Liver inclusions indicate the presence of at least one PI*Z allele; histologic examination of the liver cannot confidently distinguish between PI*MZ heterozygotes and PI*ZZ homozygotes, although inclusions are generally more profuse in PI*ZZ homozygotes. Visualization of inclusions may be variable among PI*MZ heterozygotes.
Other Disease Associations
Panniculitis occurs in an estimated one in 1,000 individuals with AATD [Alpha-1 Antitrypsin Deficiency Registry Study Group 1998]. Panniculitis characteristically presents as migratory, inflammatory, tender skin nodules which may ulcerate [Stoller & Piliang 2008]. Sites of trauma (e.g., legs, lower abdomen) are most commonly affected. Presumably like emphysema in the lung, panniculitis in the skin is caused by unopposed proteolytic damage produced by the PI*Z allele.
Individuals with AATD appear to have increased susceptibility to C-ANCA-positive vasculitis (e.g., granulomatosis with polyangiitis [GPA], previously called Wegener granulomatosis) [Hadzik-Blaszczyk et al 2018].
Genotype-Phenotype Correlations
The risk for lung disease associated with the following SERPINA1 genotypes is summarized in Table 4.
PI*MM. This genotype is associated with a normal serum concentration of AAT and no increased risk of liver or lung disease.

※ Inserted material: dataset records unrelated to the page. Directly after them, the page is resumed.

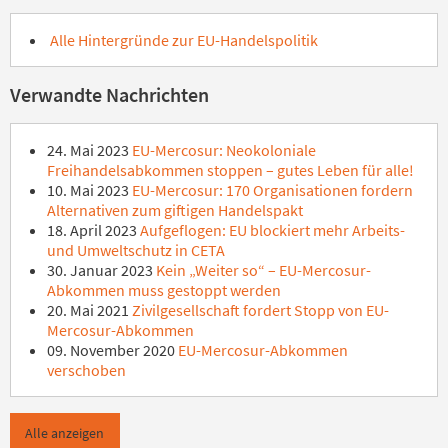
Alle Hintergründe zur EU-Handelspolitik
Verwandte Nachrichten
24. Mai 2023
EU-Mercosur: Neokoloniale
Freihandelsabkommen stoppen – gutes Leben für alle!
10. Mai 2023
EU-Mercosur: 170 Organisationen fordern
Alternativen zum giftigen Handelspakt
18. April 2023
Aufgeflogen: EU blockiert mehr Arbeits-
und Umweltschutz in CETA
30. Januar 2023
Kein „Weiter so“ – EU-Mercosur-
Abkommen muss gestoppt werden
20. Mai 2021
Zivilgesellschaft fordert Stopp von EU-
Mercosur-Abkommen
09. November 2020
EU-Mercosur-Abkommen
verschoben
Alle anzeigen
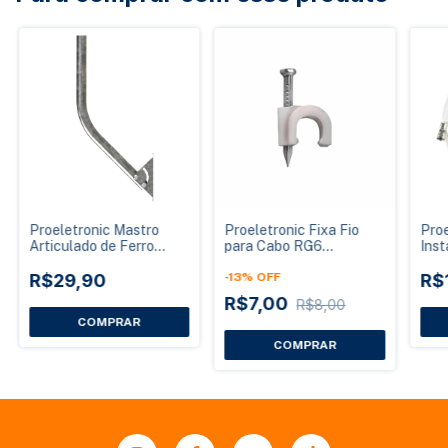
Proeletronic Mastro
Proeletronic Fixa Fio
Proe
Articulado de Ferro
para Cabo RG6
Ins
KTAA-2000 para
ACFI0005B com Prego
Cab
Antena Externa
R$29,90
de Aço Pacote 100
-
13
%
OFF
Met
R$
Unidades
R$7,00
R$8,00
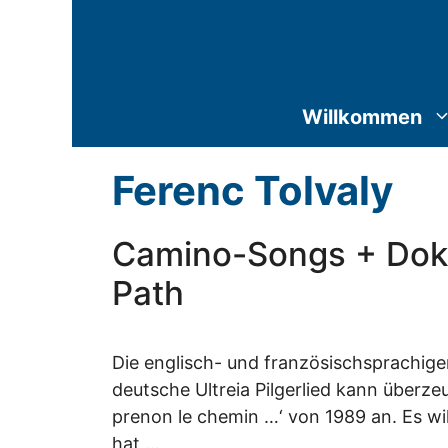
Zum
Inhalt
springen
Willkommen
Ferenc Tolvaly
Camino-Songs + Dokus
Path
Die englisch- und französischsprachige
deutsche Ultreia Pilgerlied kann überz
prenon le chemin …‘ von 1989 an. Es wil
hat …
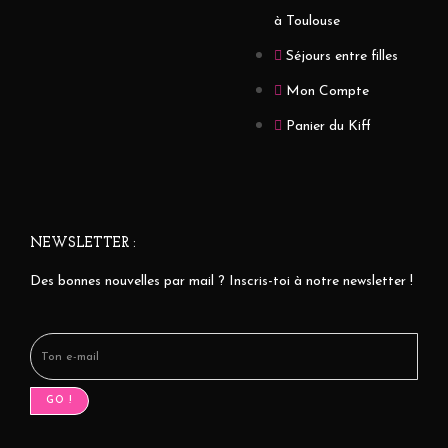
à Toulouse
Séjours entre filles
Mon Compte
Panier du Kiff
NEWSLETTER :
Des bonnes nouvelles par mail ? Inscris-toi à notre newsletter !
GO !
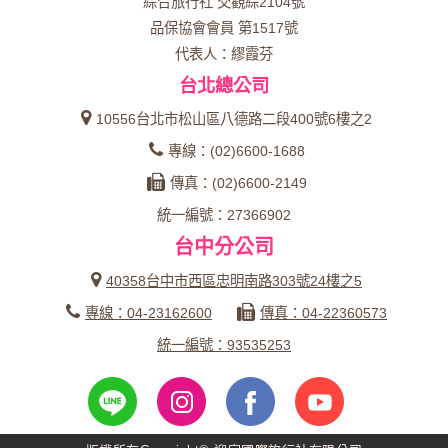
綜合旅行社 交觀綜2104號
品保協會會員 第1517號
代表人：繆霞芬
台北總公司
10556台北市松山區八德路二段400號6樓之2
專線：(02)6600-1688
傳真：(02)6600-2149
統一編號：27366902
台中分公司
40358台中市西區忠明南路303號24樓之5
專線：04-23162600
傳真：04-22360573
統一編號：93535253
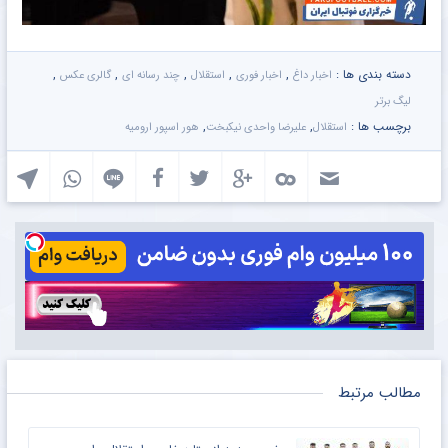
دسته بندی ها :
,
,
,
,
,
اخبار داغ
اخبار فوری
استقلال
چند رسانه ای
گالری عکس
لیگ برتر
برچسب ها :
,
,
استقلال
علیرضا واحدی نیکبخت
هور اسپور ارومیه
مطالب مرتبط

PI*MZ. In general, nonsmoking individuals with this genotype are not considered to be at increased risk for lung disease; PI*MZ smokers and those with environmental exposures have increased risk of developing COPD [Molloy et al 2014, Al Ashry & Strange 2017].

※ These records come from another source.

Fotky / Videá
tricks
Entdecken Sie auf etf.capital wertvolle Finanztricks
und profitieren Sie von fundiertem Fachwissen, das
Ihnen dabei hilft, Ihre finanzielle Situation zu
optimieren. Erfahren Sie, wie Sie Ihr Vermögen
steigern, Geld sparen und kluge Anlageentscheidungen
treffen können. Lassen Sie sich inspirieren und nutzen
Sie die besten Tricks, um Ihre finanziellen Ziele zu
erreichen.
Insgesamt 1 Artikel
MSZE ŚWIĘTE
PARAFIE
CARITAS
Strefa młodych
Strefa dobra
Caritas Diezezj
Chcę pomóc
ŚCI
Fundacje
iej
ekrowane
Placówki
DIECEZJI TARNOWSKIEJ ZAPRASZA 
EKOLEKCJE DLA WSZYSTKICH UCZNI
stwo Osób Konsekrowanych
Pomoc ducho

PI*SS. This genotype does not appear to be associated with an increased risk for clinical disease [Ferrarotti et al 2012]. The S allele is most common among individuals of Iberian descent.
PI*SZ. This genotype is not usually associated with a high risk for liver or lung disease; however, about 11% of individuals with the PI*SZ genotype have serum AAT levels below the protective threshold value (11 μM). Those individuals are at increased risk of developing emphysema with lower zone predominance, as well as chronic bronchitis, especially if they are smokers [Green et al 2015].

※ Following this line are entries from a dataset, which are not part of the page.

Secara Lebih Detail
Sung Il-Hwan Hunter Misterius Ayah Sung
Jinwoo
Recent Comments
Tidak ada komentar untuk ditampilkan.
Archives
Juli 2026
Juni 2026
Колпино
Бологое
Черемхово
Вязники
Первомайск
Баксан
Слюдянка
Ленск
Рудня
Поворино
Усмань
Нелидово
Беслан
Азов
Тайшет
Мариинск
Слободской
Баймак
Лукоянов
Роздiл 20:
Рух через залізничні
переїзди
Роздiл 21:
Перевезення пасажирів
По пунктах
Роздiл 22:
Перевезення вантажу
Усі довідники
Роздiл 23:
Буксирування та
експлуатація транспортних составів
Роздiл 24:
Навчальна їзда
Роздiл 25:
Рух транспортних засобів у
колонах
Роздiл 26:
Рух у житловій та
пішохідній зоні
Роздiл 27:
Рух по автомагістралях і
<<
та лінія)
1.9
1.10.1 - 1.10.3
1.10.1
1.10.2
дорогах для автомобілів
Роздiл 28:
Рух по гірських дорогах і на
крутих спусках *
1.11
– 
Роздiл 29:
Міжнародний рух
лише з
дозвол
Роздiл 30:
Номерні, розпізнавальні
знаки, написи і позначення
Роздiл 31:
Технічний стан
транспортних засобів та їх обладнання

PI*ZZ. Individuals with this genotype have a serum concentration of AAT that is approximately 10%-20% of normal (serum levels of 20-35 mg/dL) and are at high risk for both liver and lung disease. This genotype is present in 95% of affected individuals with clinical manifestations of AATD. Variable disease expressivity in individuals with the PI*ZZ genotype – not accounted for by the presence of known risk factors such as cigarette smoking – suggests the existence of other as-yet unidentified genetic disease modifiers.
PI*FF. While rare, the F allele is associated with AAT that is functionally impaired in binding neutrophil elastase but is quantitatively normal. Individuals with the PI*FF or PI*FZ genotype are deemed to be at increased risk of developing emphysema [Sinden et al 2014].
PI*null-null (sometimes designated PI*QO). Individuals with this genotype have no measurable serum AAT secondary to complete lack of synthesis of AAT. Because protein does not accumulate in the liver, these individuals are not at increased risk of developing liver disease; however, they are at high risk of developing lung disease.